5. Recognize your limit
Outdoor swimming includes high-risk regardless of how robust and experienced you are. So make sure you are aware of the signs of hypothermia. Initially, you may feel cold, but within a few minutes of swimming, your body will adapt to the chillness. However, if you still feel frigid while swimming and if your muscles get fatigued, you feel shivery, tired and finds difficulty in breathing, get out of the water instantly. Make sure you spot the signs and take action quickly.
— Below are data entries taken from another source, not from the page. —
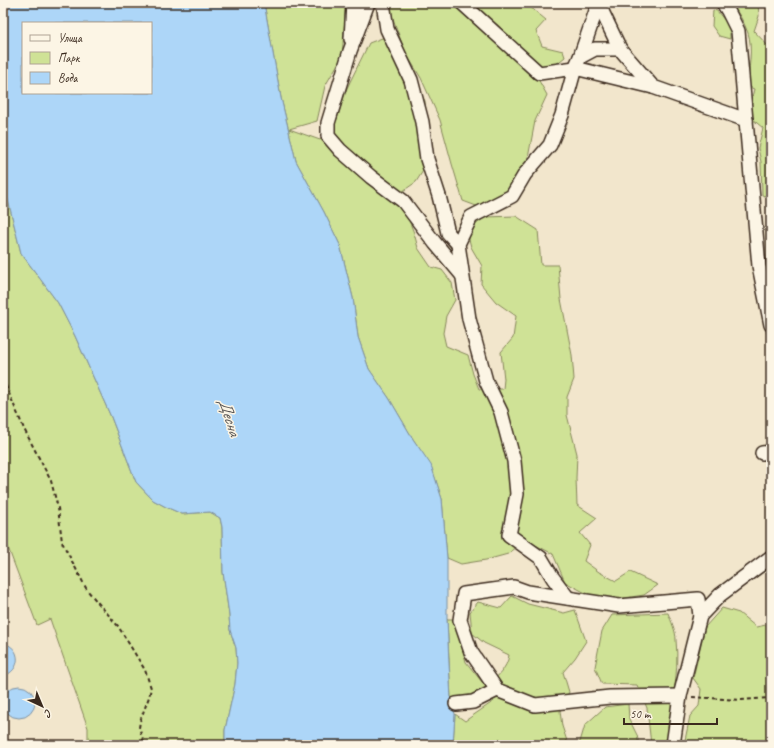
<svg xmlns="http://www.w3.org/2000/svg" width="774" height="748" font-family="Caveat,sans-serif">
  <rect width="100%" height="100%" fill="#f2e6cc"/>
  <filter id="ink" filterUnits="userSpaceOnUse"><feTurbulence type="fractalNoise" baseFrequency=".025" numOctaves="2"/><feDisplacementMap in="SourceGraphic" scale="8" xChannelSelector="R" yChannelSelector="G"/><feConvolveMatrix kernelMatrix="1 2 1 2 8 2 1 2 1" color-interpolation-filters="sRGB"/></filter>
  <g filter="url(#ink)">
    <g fill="#cfe296" stroke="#85865a">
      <polygon points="264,3 346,3 342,57 325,86 317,121 289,129 320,140 337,119 347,88 369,43 390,35 425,101 427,137 431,158 416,182 403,191 408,218 414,233 418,248 431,267 442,270 452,283 455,300 446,316 443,333 446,346 468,355 473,374 479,389 503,389 504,379 501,352 513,338 516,316 496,302 481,284 482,266 471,247 467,232 485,217 516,216 538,230 541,265 558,265 561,299 572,355 574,379 567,397 567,415 577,454 576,478 577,505 597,518 580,533 590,545 584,561 599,572 616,581 630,572 658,585 644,595 618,599 593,597 565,582 553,554 524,539 508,554 486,560 461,564 447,558 442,499 431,466 413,439 389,398 369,369 358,337 353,298 340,245 324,212 296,161 281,98"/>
      <polygon points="391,3 531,3 529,6 546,20 536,31 542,46 563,51 565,57 538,79 547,95 535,121 528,158 509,192 479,207 463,201 452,164 440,120 421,78 405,52 391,13"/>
      <path d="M 731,3 L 758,3 L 759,16 L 754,31 L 771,49 L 771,147 L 770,151 L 771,155 L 771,198 L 762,195 L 761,162 L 758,148 L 763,128 L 751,118 L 751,102 L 754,89 L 747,86 C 749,71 753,47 748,33 C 744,22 738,12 731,3 Z"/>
      <polygon points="713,10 717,11 730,27 730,39 719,36 712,26"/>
      <polygon points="3,185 6,192 21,253 58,303 75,336 111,417 136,482 153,500 166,507 182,514 210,512 220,518 222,527 223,572 229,615 230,630 236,648 237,663 235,684 225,730 225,745 88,745 88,728 50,619 37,625 3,534"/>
      <path d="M 512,596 L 528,604 L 564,613 L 575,610 L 586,641 L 575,658 L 563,672 L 569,692 L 560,711 L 562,726 L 568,744 L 580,742 L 585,725 L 605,707 L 628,704 L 629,719 L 637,735 L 639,745 L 453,745 L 455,714 L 465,721 L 494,701 L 472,695 L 451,699 L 447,619 L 455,619 L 466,662 L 486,687 C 496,678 507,669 509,655 L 484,643 L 472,633 L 470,612 L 478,602 L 501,608 Z"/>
      <polygon points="722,608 739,613 756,627 771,624 771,745 684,745 690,716 699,706 701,689 693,678 705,627"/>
      <path d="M 668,613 C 671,621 676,631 676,640 C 680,675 670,710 667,745 L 651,745 L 647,708 L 637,685 L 602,684 L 595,667 L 602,631 L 612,615 Z"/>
    </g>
    <g fill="#add6f8" stroke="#7f91a1" fill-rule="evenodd">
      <path d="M 3,3 L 264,3 L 281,98 L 296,161 L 324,212 L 340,245 L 353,298 L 358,337 L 369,369 L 389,398 L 413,439 L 431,465 L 442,499 L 447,558 L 447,619 L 449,663 L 451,699 L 455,714 L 453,745 L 225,745 L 225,730 L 235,684 L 237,663 L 236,648 L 230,630 L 229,615 L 223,572 L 222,527 L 220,518 L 210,512 L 182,514 L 166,507 L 153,500 L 136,482 L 111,417 L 75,336 L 58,303 L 21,253 L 6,192 L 3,185 ZM 23,23 L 151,23 L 151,93 L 23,93 Z"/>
      <path d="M 3,643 C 22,647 22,671 3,676 Z"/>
      <circle cx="19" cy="702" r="16"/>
    </g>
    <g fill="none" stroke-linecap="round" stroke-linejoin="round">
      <g stroke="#3b2a1e" stroke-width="16">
        <g id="minor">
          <polyline points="368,3 350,51 328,123 328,136 340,150 371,177 403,201 435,243 462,275"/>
          <polyline points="383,3 387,29 411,80 422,122 427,159 439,196 448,233 458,244"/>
          <polyline points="462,3 539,73 575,68 653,87 746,120"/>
          <polyline points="598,3 620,49 653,87"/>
          <polyline points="723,3 728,11 738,31 759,266 771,325"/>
          <polyline points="351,39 353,3"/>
          <polyline points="580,57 598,5"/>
          <polyline points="762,453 771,452"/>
          <polyline points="568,598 553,578 541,558 509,535 517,494 514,461 501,412 486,381 469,319 458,244 471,217 512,196 525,174 550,145 562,115 575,68 580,57 595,49 620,49"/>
          <polyline points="680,696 610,697 535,705 497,690 471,652 460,620 464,594 514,587 528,592 619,606 698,599 700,616"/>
          <polyline points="456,704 473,702 497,690"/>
          <polyline points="673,745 680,696 700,616 720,595 771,557"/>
        </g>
      </g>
      <g stroke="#3b2a1e" stroke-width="2" stroke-dasharray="4 3" stroke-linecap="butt">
        <polyline points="3,379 24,429 51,481 58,508 62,542 87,590 118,626 145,670 151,688 149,697 140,721 139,728 145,745"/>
        <polyline points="692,697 740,700 771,698"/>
      </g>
      <use href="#minor" stroke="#fcf5e5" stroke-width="13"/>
    </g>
  </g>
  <g text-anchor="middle" stroke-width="3" stroke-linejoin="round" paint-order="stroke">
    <g font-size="17" font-style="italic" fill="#585554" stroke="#fcf5e5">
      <text transform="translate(230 417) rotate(72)" y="6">Десна</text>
    </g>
  </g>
  <rect width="774" height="748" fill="none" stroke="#fcf5e5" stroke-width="16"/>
  <rect x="8" y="8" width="758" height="732" fill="none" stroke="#3b2a1e" stroke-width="1.5" filter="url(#ink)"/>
  <rect x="22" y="22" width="130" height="72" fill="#fcf5e5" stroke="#afa495"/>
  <rect x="30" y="35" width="20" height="6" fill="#fcf5e5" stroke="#afa495"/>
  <text x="58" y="42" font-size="12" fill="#3b2a1e">Улица</text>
  <rect x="30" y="52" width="20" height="12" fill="#cfe296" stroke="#afa495"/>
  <text x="58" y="62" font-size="12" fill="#3b2a1e">Парк</text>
  <rect x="30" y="72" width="20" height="12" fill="#add6f8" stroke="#afa495"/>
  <text x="58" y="82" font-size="12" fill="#3b2a1e">Вода</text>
  <g transform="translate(42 706) rotate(136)" stroke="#fcf5e5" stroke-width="3" paint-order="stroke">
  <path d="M0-3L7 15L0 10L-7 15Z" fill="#3b2a1e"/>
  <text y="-6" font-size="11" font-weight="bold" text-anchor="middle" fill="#3b2a1e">С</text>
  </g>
  <path d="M624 718v6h93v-6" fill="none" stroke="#3b2a1e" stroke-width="2"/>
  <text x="630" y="718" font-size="12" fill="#3b2a1e" stroke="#fcf5e5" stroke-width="3" paint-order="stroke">50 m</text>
</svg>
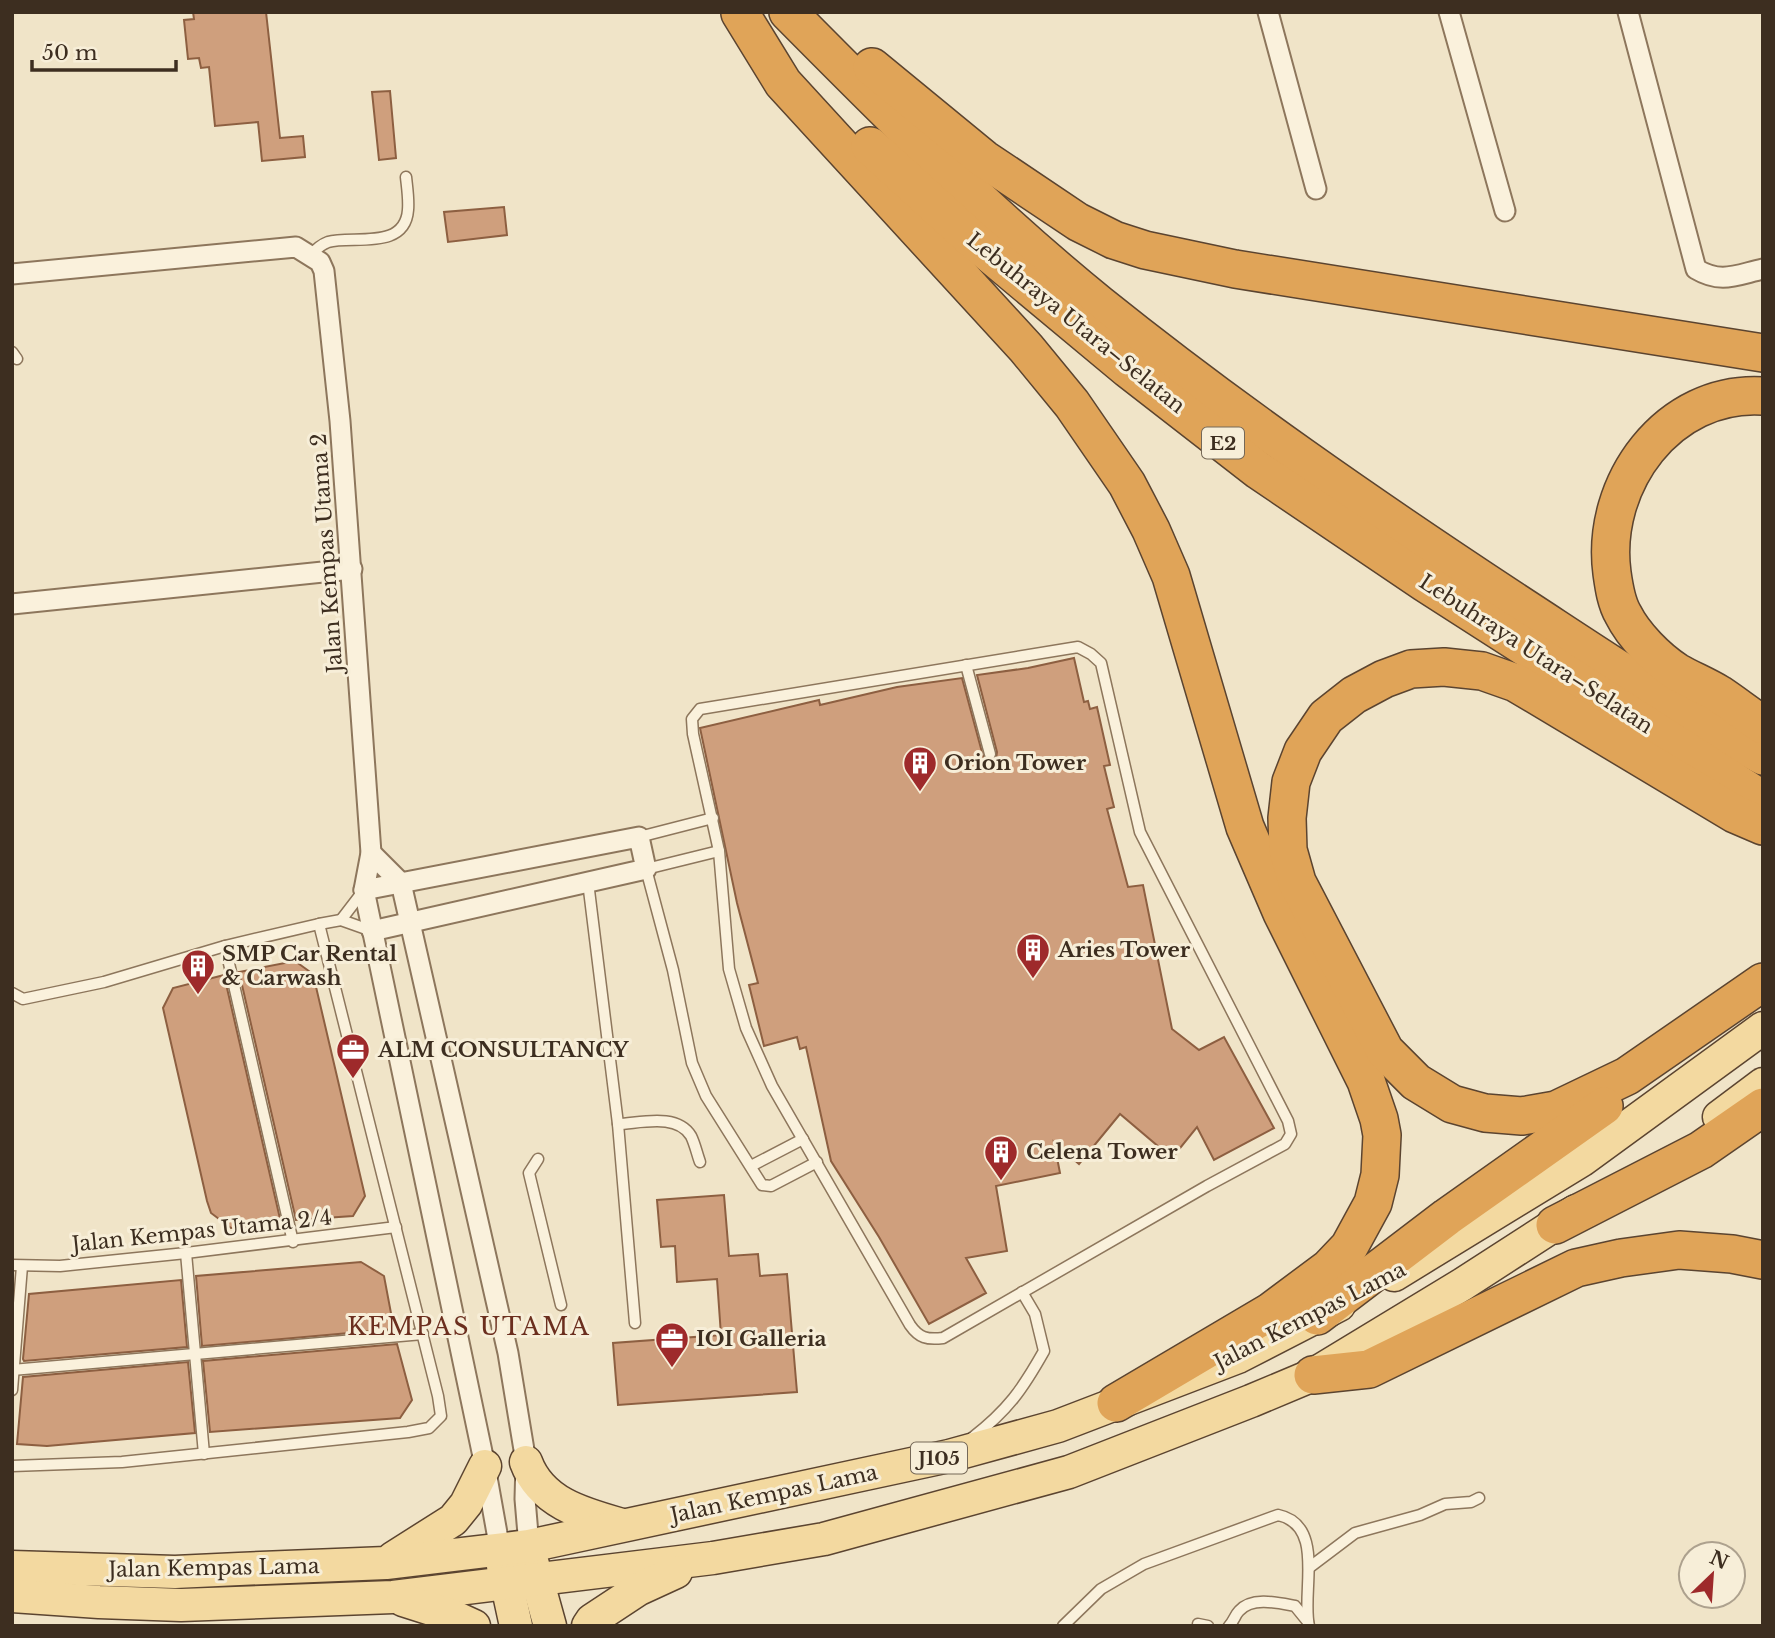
<svg xmlns="http://www.w3.org/2000/svg" width="1775" height="1638" font-family="'Libre Baskerville',serif">
	<rect width="100%" height="100%" fill="#f0e4c8"/>
	<g fill="#cf9f7d" stroke="#8d5f41" stroke-width="2">
		<polygon points="193,12 266,12 280,138 303,136 305,157 262,161 258,122 215,126 209,67 201,68 199,58 188,59 184,20 194,19"/>
		<polygon points="390,91 396,158 379,160 372,92"/>
		<polygon points="504,207 507,235 448,242 444,212"/>
		<polygon points="1074,658 1084,702 1088,701 1090,709 1097,707 1110,765 1104,766 1114,807 1107,809 1128,887 1143,885 1172,1029 1199,1050 1224,1037 1274,1128 1214,1160 1197,1127 1172,1158 1120,1114 1079,1164 1054,1142 1060,1173 996,1186 1007,1251 966,1258 986,1293 929,1324 879,1237 831,1161 806,1047 800,1049 797,1037 764,1046 749,985 758,983 737,903 700,728 819,700 820,705 897,687 962,678 983,756 985,760 991,761 996,759 997,752 977,675 1028,668"/>
		<polygon points="295,961 313,974 365,1196 353,1216 296,1220 239,972"/>
		<polygon points="224,975 281,1223 231,1228 211,1213 207,1201 163,1008 173,988"/>
		<polygon points="724,1195 729,1256 758,1254 760,1276 787,1274 797,1392 618,1405 613,1343 721,1335 717,1279 677,1282 675,1246 661,1247 657,1200"/>
		<polygon points="361,1262 384,1276 394,1329 202,1346 196,1276"/>
		<polygon points="181,1280 187,1347 24,1361 23,1359 29,1294"/>
		<polygon points="397,1344 412,1400 400,1418 210,1432 203,1361"/>
		<polygon points="188,1362 195,1433 47,1446 17,1444 23,1377"/>
	</g>
	<g fill="none" stroke-linecap="round" stroke-linejoin="round">
		<g stroke="#8d765c" stroke-width="13">
			<g id="service">
				<path d="M311,255C316,249 320,245 328,242C352,235 405,251 408,210C409,199 407,187 406,177"/>
				<polyline points="12,352 17,359"/>
				<path d="M1078,647L1091,654L1101,663L1140,832L1288,1121L1291,1134L1285,1144L1207,1186L943,1338C927,1340 919,1338 910,1325L772,1086L746,1028L729,969L719,851L693,734L692,719L700,709Z"/>
				<polyline points="966,665 990,754"/>
				<polyline points="639,837 713,818"/>
				<polyline points="719,851 646,869 673,970 692,1063 706,1096 762,1185 771,1186 817,1162"/>
				<polyline points="588,882 618,1124 635,1323"/>
				<polyline points="341,920 364,890"/>
				<polyline points="225,946 293,1242"/>
				<polyline points="12,993 23,999 104,982 225,946 319,924 341,920 372,931"/>
				<path d="M618,1124C641,1123 677,1113 691,1136C695,1144 697,1154 700,1162"/>
				<polyline points="538,1159 529,1173 561,1305"/>
				<polyline points="751,1166 803,1139"/>
				<polyline points="186,1253 204,1454"/>
				<polyline points="12,1265 60,1266 186,1253 396,1227"/>
				<polyline points="12,1370 423,1334"/>
				<polyline points="12,1390 22,1266"/>
				<path d="M972,1438C1008,1410 1022,1390 1044,1351L1035,1314L1022,1292"/>
				<polyline points="12,1466 122,1462 408,1432 429,1428 441,1416 438,1396 319,924"/>
				<polyline points="1310,1567 1355,1533 1420,1515 1445,1504 1471,1502 1479,1498"/>
				<polyline points="1198,1624 1208,1626"/>
				<path d="M1063,1626L1101,1589L1144,1564L1278,1515C1326,1525 1301,1593 1309,1626"/>
				<path d="M1229,1626C1234,1621 1235,1615 1239,1611C1252,1596 1279,1603 1295,1606L1308,1622"/>
			</g>
		</g>
		<g stroke="#8d765c" stroke-width="23">
			<g id="minor">
				<polyline points="1268,12 1316,189"/>
				<polyline points="1449,12 1505,211"/>
				<path d="M1628,12L1696,269C1721,284 1736,275 1763,269"/>
				<polyline points="12,274 296,247 320,262 324,271 340,421 371,853 364,890 485,1466 500,1550"/>
				<polyline points="12,604 352,569"/>
				<polyline points="371,853 401,883"/>
				<polyline points="401,883 508,1353 526,1462 525,1499 529,1546"/>
				<polyline points="364,890 639,837 646,869 372,931"/>
			</g>
		</g>
		<g stroke="#5b4430" stroke-width="35">
			<g id="primary">
				<polyline points="1719,1117 1763,1084"/>
				<polyline points="1394,1275 1582,1160 1763,1028"/>
				<path d="M526,1462C541,1503 583,1514 622,1525"/>
				<polyline points="393,1558 453,1520 466,1504 485,1466"/>
				<polyline points="532,1561 550,1626"/>
				<polyline points="503,1566 516,1626"/>
				<polyline points="12,1567 175,1572 239,1569 386,1563 529,1546 949,1456 1058,1426 1238,1357 1339,1305"/>
				<polyline points="12,1596 99,1602 181,1605 393,1597 713,1558 824,1539 1069,1472 1251,1401 1313,1375 1463,1284 1576,1211"/>
				<polyline points="403,1600 450,1615 474,1626"/>
				<polyline points="588,1626 592,1620 639,1589 676,1572"/>
			</g>
		</g>
		<g stroke="#5b4430" stroke-width="40">
			<g id="motorway">
				<path d="M788,12C888,113 988,214 1099,304C1231,410 1370,506 1511,599C1594,653 1676,709 1763,756"/>
				<polyline points="740,13 783,83 1026,348 1072,404 1127,484 1151,530 1171,576 1245,827 1282,913 1366,1081 1379,1119 1382,1135 1380,1175 1373,1203 1349,1247 1329,1268 1270,1312 1116,1403"/>
				<polyline points="872,67 984,159 1078,222 1114,240 1145,250 1235,269 1763,353"/>
				<polyline points="870,146 972,239 1128,369 1258,470 1425,583 1763,800"/>
				<path d="M1763,396C1668,390 1600,484 1612,573C1614,587 1616,602 1623,614C1634,636 1657,659 1677,672C1691,680 1706,686 1719,694C1734,704 1748,715 1763,725"/>
				<polyline points="1763,826 1735,814 1516,683 1482,671 1444,667 1411,669 1384,679 1354,695 1326,717 1303,751 1291,782 1287,818 1288,850 1297,882 1385,1051 1416,1082 1452,1104 1485,1113 1522,1116 1556,1110 1627,1076 1763,982"/>
				<polyline points="1555,1225 1701,1150 1763,1107"/>
				<polyline points="1317,1316 1447,1217 1604,1106"/>
				<polyline points="1313,1375 1369,1369 1576,1268 1621,1258 1679,1250 1732,1254 1763,1260"/>
			</g>
		</g>
		<use href="#service" stroke="#faf1dc" stroke-width="10"/>
		<use href="#minor" stroke="#faf1dc" stroke-width="19"/>
		<use href="#primary" stroke="#f3d9a0" stroke-width="32"/>
		<use href="#motorway" stroke="#e0a458" stroke-width="37"/>
	</g>
	<defs>
		<g id="building-pin" transform="scale(1.75)"><path d="M0 17L-7.5 6A9.5 9.5 0 1 1 7.5 6Z" fill="#9e2a2b" stroke="#f7eed8"/><path d="M-4-6H4V6H1V3H-1V6H-4ZM-2.5-4.3h1.7v1.8h-1.7ZM.8-4.3h1.7v1.8H.8ZM-2.5-1h1.7V.8h-1.7ZM.8-1h1.7V.8H.8Z" fill="#fff"/></g>
		<g id="office-pin" transform="scale(1.75)"><path d="M0 17L-7.5 6A9.5 9.5 0 1 1 7.5 6Z" fill="#9e2a2b" stroke="#f7eed8"/><path d="M-6-3h4V-5.5h4V-3h4V5H-6ZM-1-4.5V-3h2v-1.5ZM-6 0V1H6V0Z" fill="#fff"/></g>
	</defs>
	<g fill-rule="evenodd">
		<use href="#building-pin" x="920" y="763"/>
		<use href="#building-pin" x="1033" y="950"/>
		<use href="#building-pin" x="198" y="966"/>
		<use href="#office-pin" x="353" y="1050"/>
		<use href="#building-pin" x="1001" y="1152"/>
		<use href="#office-pin" x="672" y="1339"/>
	</g>
	<g text-anchor="middle" dominant-baseline="central" stroke-width="6" stroke-linejoin="round" paint-order="stroke">
		<g fill="#f7eed8" stroke="#756857" stroke-width="2">
			<rect x="1202" y="427.5" width="42" height="31" rx="5"/>
			<rect x="911" y="1442.5" width="56" height="31" rx="5"/>
		</g>
		<g font-size="19" font-weight="bold" fill="#3d2e20">
			<text x="1223" y="443">E2</text>
			<text x="939" y="1458">J105</text>
		</g>
		<g font-size="21" fill="#3d2e20" stroke="#f7eed8">
			<text transform="translate(1076 323) rotate(39)">Lebuhraya Utara–Selatan</text>
			<text transform="translate(327 553) rotate(-94)">Jalan Kempas Utama 2</text>
			<text transform="translate(1536 654) rotate(33)">Lebuhraya Utara–Selatan</text>
			<text transform="translate(202 1231) rotate(-6)">Jalan Kempas Utama 2/4</text>
			<text transform="translate(1310 1316) rotate(-27)">Jalan Kempas Lama</text>
			<text transform="translate(774 1494) rotate(-12)">Jalan Kempas Lama</text>
			<text transform="translate(214 1568) rotate(-1)">Jalan Kempas Lama</text>
		</g>
		<g font-size="21" font-weight="bold" fill="#3d2e20" stroke="#f7eed8" text-anchor="start">
			<text x="944" y="763">Orion Tower</text>
			<text x="1058" y="950">Aries Tower</text>
			<text x="222" y="954">SMP Car Rental<tspan x="222" dy="24">&amp; Carwash</tspan></text>
			<text x="378" y="1050">ALM CONSULTANCY</text>
			<text x="1026" y="1152">Celena Tower</text>
			<text x="696" y="1339">IOI Galleria</text>
		</g>
		<g font-size="24" letter-spacing="2" fill="#6b2e1e" stroke="#f7eed8">
			<text x="469" y="1326">KEMPAS UTAMA</text>
		</g>
	</g>
	<rect width="1775" height="1638" fill="none" stroke="#3d2e20" stroke-width="28"/>
	<g transform="translate(1712 1575) rotate(25)"><circle r="33" fill="#f7eed8" stroke="#ada18e" stroke-width="2"/>
	<path d="M0-5L12 26L0 18L-12 26Z" fill="#9e2a2b"/>
	<text y="-10" font-size="19" font-weight="bold" text-anchor="middle" fill="#3d2e20">N</text>
	</g>
	<path d="M32 60v10h144v-10" fill="none" stroke="#3d2e20" stroke-width="3.5"/>
	<text x="42" y="60" font-size="21" fill="#3d2e20" stroke="#f7eed8" stroke-width="5" paint-order="stroke">50 m</text>
</svg>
6. Get trained regularly to keep acclimating
You should train consistently, three to four times per week. You must follow the thirty-minute session at least four times per week. Gradually get into the water for a short period. Later, once you are acclimated to the temperature, you must try swimming for twenty minutes. You must be able to swim in water under 21 degrees Celsius for a few minutes. Slowly increase the amount of time you swim. If you struggle to breathe, hop out of the water.
7. Go for an ice bath
If you are not comfy to cold water sources, you should go for an ice bath. Put lots of ice into the water and check the temperature. Take ice bath four times per week. Swimming outdoors likes lake and oceans also provide great training for cold water swimming.
8. Warm up and recover
Once you are out of the water, the body temperature will start declining. Get dried and cloth perfectly in warm layers. Have a hot drink or soup and keep moving to regain your regular body temperature. Remember, don’t take hot bath or shower once you are out from the cold water as this can cause a sudden drop of blood pressure, resulting in fainting or poor circulation to major organs.
As a part of preparing yourself for cold water swimming, you can start the training sessions during summer. Keep it up until the weather changes and gradually gets colder. This would make you feel chilled water amiable.